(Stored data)
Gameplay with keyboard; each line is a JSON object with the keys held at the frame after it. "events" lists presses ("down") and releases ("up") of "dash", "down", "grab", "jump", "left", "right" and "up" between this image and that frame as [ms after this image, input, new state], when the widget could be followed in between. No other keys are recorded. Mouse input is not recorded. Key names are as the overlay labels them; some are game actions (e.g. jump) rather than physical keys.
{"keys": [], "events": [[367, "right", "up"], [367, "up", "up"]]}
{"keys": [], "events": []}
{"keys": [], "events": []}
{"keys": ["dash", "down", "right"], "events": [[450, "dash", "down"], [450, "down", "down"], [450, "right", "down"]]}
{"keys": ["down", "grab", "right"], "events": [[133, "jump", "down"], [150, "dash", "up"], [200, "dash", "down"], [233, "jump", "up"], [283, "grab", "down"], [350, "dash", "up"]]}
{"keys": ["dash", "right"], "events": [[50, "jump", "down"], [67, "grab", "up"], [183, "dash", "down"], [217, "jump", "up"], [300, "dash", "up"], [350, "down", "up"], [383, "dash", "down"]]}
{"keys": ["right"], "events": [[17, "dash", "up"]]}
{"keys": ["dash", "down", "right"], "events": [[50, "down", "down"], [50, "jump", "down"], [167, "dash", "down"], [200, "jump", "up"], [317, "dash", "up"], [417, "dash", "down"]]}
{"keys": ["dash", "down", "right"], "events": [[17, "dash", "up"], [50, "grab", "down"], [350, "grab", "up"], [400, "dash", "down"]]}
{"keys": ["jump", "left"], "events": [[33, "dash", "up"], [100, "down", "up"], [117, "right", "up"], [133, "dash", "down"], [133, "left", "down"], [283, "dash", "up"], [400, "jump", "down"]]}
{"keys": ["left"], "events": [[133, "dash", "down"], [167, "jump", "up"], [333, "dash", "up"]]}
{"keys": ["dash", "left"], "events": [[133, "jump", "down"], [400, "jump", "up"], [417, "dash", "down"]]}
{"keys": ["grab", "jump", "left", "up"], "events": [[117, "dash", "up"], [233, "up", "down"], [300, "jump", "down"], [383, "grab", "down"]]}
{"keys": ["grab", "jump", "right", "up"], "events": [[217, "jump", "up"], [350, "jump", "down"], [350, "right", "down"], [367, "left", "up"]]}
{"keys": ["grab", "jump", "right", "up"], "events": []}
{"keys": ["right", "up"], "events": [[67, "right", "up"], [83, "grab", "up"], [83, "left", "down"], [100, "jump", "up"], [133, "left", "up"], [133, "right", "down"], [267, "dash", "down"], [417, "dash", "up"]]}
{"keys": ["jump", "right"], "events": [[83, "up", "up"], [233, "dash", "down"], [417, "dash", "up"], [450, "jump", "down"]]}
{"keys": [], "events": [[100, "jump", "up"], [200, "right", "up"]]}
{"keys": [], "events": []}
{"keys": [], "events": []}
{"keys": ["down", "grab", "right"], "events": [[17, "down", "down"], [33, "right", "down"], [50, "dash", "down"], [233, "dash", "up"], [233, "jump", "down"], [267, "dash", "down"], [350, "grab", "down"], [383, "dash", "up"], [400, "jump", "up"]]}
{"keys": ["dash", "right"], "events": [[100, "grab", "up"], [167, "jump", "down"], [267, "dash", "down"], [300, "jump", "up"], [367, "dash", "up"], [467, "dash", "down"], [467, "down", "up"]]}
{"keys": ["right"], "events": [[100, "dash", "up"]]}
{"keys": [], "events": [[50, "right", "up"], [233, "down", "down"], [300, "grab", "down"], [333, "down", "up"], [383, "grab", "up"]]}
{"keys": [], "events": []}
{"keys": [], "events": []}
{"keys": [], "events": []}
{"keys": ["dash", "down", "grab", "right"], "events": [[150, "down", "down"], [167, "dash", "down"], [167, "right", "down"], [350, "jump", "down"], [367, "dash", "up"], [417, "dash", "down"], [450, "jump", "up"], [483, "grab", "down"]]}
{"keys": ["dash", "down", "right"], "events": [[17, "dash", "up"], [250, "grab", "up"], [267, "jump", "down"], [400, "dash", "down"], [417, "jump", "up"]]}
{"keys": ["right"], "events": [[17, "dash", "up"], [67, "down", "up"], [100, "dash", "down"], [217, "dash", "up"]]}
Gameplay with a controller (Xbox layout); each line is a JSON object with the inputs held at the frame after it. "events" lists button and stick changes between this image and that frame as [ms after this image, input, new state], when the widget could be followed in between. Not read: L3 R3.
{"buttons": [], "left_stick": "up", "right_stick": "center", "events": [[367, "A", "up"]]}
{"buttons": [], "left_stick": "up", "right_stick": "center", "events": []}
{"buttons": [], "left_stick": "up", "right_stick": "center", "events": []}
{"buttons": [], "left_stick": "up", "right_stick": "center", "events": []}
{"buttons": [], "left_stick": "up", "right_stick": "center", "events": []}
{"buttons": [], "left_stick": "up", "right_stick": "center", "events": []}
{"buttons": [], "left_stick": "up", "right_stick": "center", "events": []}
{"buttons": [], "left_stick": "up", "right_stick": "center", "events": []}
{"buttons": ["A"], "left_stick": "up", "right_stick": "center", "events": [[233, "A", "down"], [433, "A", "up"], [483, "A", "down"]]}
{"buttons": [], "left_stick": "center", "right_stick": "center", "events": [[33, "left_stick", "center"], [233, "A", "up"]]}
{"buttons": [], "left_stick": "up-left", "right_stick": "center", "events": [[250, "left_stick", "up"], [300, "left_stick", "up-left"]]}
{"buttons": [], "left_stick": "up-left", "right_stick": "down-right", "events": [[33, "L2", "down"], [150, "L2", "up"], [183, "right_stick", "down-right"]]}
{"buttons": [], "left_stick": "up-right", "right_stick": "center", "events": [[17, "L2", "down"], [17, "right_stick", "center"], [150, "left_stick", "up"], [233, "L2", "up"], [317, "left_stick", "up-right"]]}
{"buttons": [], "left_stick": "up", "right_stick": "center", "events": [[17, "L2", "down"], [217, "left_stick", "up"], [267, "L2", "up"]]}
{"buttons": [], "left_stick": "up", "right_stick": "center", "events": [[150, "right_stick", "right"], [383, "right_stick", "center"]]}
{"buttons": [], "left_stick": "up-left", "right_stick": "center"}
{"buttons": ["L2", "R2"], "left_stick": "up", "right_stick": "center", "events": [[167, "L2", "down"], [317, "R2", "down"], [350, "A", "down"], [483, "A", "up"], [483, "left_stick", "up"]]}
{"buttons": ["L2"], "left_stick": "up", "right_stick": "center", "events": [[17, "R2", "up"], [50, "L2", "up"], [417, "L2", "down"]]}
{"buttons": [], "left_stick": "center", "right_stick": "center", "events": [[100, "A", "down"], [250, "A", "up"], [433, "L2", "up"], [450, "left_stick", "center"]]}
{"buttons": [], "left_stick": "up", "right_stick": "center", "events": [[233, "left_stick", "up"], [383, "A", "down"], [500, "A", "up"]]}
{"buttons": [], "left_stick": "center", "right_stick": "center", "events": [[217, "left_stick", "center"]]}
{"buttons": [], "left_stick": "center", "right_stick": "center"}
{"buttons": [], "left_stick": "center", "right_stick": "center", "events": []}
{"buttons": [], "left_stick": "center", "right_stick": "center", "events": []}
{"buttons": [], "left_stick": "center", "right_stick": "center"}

# What you will do:
Output each record precisely as written.

# Expected answer:
Gameplay with keyboard; each line is a JSON object with the keys held at the frame after it. "events" lists presses ("down") and releases ("up") of "dash", "down", "grab", "jump", "left", "right" and "up" between this image and that frame as [ms after this image, input, new state], when the widget could be followed in between. No other keys are recorded. Mouse input is not recorded. Key names are as the overlay labels them; some are game actions (e.g. jump) rather than physical keys.
{"keys": [], "events": [[367, "right", "up"], [367, "up", "up"]]}
{"keys": [], "events": []}
{"keys": [], "events": []}
{"keys": ["dash", "down", "right"], "events": [[450, "dash", "down"], [450, "down", "down"], [450, "right", "down"]]}
{"keys": ["down", "grab", "right"], "events": [[133, "jump", "down"], [150, "dash", "up"], [200, "dash", "down"], [233, "jump", "up"], [283, "grab", "down"], [350, "dash", "up"]]}
{"keys": ["dash", "right"], "events": [[50, "jump", "down"], [67, "grab", "up"], [183, "dash", "down"], [217, "jump", "up"], [300, "dash", "up"], [350, "down", "up"], [383, "dash", "down"]]}
{"keys": ["right"], "events": [[17, "dash", "up"]]}
{"keys": ["dash", "down", "right"], "events": [[50, "down", "down"], [50, "jump", "down"], [167, "dash", "down"], [200, "jump", "up"], [317, "dash", "up"], [417, "dash", "down"]]}
{"keys": ["dash", "down", "right"], "events": [[17, "dash", "up"], [50, "grab", "down"], [350, "grab", "up"], [400, "dash", "down"]]}
{"keys": ["jump", "left"], "events": [[33, "dash", "up"], [100, "down", "up"], [117, "right", "up"], [133, "dash", "down"], [133, "left", "down"], [283, "dash", "up"], [400, "jump", "down"]]}
{"keys": ["left"], "events": [[133, "dash", "down"], [167, "jump", "up"], [333, "dash", "up"]]}
{"keys": ["dash", "left"], "events": [[133, "jump", "down"], [400, "jump", "up"], [417, "dash", "down"]]}
{"keys": ["grab", "jump", "left", "up"], "events": [[117, "dash", "up"], [233, "up", "down"], [300, "jump", "down"], [383, "grab", "down"]]}
{"keys": ["grab", "jump", "right", "up"], "events": [[217, "jump", "up"], [350, "jump", "down"], [350, "right", "down"], [367, "left", "up"]]}
{"keys": ["grab", "jump", "right", "up"], "events": []}
{"keys": ["right", "up"], "events": [[67, "right", "up"], [83, "grab", "up"], [83, "left", "down"], [100, "jump", "up"], [133, "left", "up"], [133, "right", "down"], [267, "dash", "down"], [417, "dash", "up"]]}
{"keys": ["jump", "right"], "events": [[83, "up", "up"], [233, "dash", "down"], [417, "dash", "up"], [450, "jump", "down"]]}
{"keys": [], "events": [[100, "jump", "up"], [200, "right", "up"]]}
{"keys": [], "events": []}
{"keys": [], "events": []}
{"keys": ["down", "grab", "right"], "events": [[17, "down", "down"], [33, "right", "down"], [50, "dash", "down"], [233, "dash", "up"], [233, "jump", "down"], [267, "dash", "down"], [350, "grab", "down"], [383, "dash", "up"], [400, "jump", "up"]]}
{"keys": ["dash", "right"], "events": [[100, "grab", "up"], [167, "jump", "down"], [267, "dash", "down"], [300, "jump", "up"], [367, "dash", "up"], [467, "dash", "down"], [467, "down", "up"]]}
{"keys": ["right"], "events": [[100, "dash", "up"]]}
{"keys": [], "events": [[50, "right", "up"], [233, "down", "down"], [300, "grab", "down"], [333, "down", "up"], [383, "grab", "up"]]}
{"keys": [], "events": []}
{"keys": [], "events": []}
{"keys": [], "events": []}
{"keys": ["dash", "down", "grab", "right"], "events": [[150, "down", "down"], [167, "dash", "down"], [167, "right", "down"], [350, "jump", "down"], [367, "dash", "up"], [417, "dash", "down"], [450, "jump", "up"], [483, "grab", "down"]]}
{"keys": ["dash", "down", "right"], "events": [[17, "dash", "up"], [250, "grab", "up"], [267, "jump", "down"], [400, "dash", "down"], [417, "jump", "up"]]}
{"keys": ["right"], "events": [[17, "dash", "up"], [67, "down", "up"], [100, "dash", "down"], [217, "dash", "up"]]}
Gameplay with a controller (Xbox layout); each line is a JSON object with the inputs held at the frame after it. "events" lists button and stick changes between this image and that frame as [ms after this image, input, new state], when the widget could be followed in between. Not read: L3 R3.
{"buttons": [], "left_stick": "up", "right_stick": "center", "events": [[367, "A", "up"]]}
{"buttons": [], "left_stick": "up", "right_stick": "center", "events": []}
{"buttons": [], "left_stick": "up", "right_stick": "center", "events": []}
{"buttons": [], "left_stick": "up", "right_stick": "center", "events": []}
{"buttons": [], "left_stick": "up", "right_stick": "center", "events": []}
{"buttons": [], "left_stick": "up", "right_stick": "center", "events": []}
{"buttons": [], "left_stick": "up", "right_stick": "center", "events": []}
{"buttons": [], "left_stick": "up", "right_stick": "center", "events": []}
{"buttons": ["A"], "left_stick": "up", "right_stick": "center", "events": [[233, "A", "down"], [433, "A", "up"], [483, "A", "down"]]}
{"buttons": [], "left_stick": "center", "right_stick": "center", "events": [[33, "left_stick", "center"], [233, "A", "up"]]}
{"buttons": [], "left_stick": "up-left", "right_stick": "center", "events": [[250, "left_stick", "up"], [300, "left_stick", "up-left"]]}
{"buttons": [], "left_stick": "up-left", "right_stick": "down-right", "events": [[33, "L2", "down"], [150, "L2", "up"], [183, "right_stick", "down-right"]]}
{"buttons": [], "left_stick": "up-right", "right_stick": "center", "events": [[17, "L2", "down"], [17, "right_stick", "center"], [150, "left_stick", "up"], [233, "L2", "up"], [317, "left_stick", "up-right"]]}
{"buttons": [], "left_stick": "up", "right_stick": "center", "events": [[17, "L2", "down"], [217, "left_stick", "up"], [267, "L2", "up"]]}
{"buttons": [], "left_stick": "up", "right_stick": "center", "events": [[150, "right_stick", "right"], [383, "right_stick", "center"]]}
{"buttons": [], "left_stick": "up-left", "right_stick": "center"}
{"buttons": ["L2", "R2"], "left_stick": "up", "right_stick": "center", "events": [[167, "L2", "down"], [317, "R2", "down"], [350, "A", "down"], [483, "A", "up"], [483, "left_stick", "up"]]}
{"buttons": ["L2"], "left_stick": "up", "right_stick": "center", "events": [[17, "R2", "up"], [50, "L2", "up"], [417, "L2", "down"]]}
{"buttons": [], "left_stick": "center", "right_stick": "center", "events": [[100, "A", "down"], [250, "A", "up"], [433, "L2", "up"], [450, "left_stick", "center"]]}
{"buttons": [], "left_stick": "up", "right_stick": "center", "events": [[233, "left_stick", "up"], [383, "A", "down"], [500, "A", "up"]]}
{"buttons": [], "left_stick": "center", "right_stick": "center", "events": [[217, "left_stick", "center"]]}
{"buttons": [], "left_stick": "center", "right_stick": "center"}
{"buttons": [], "left_stick": "center", "right_stick": "center", "events": []}
{"buttons": [], "left_stick": "center", "right_stick": "center", "events": []}
{"buttons": [], "left_stick": "center", "right_stick": "center"}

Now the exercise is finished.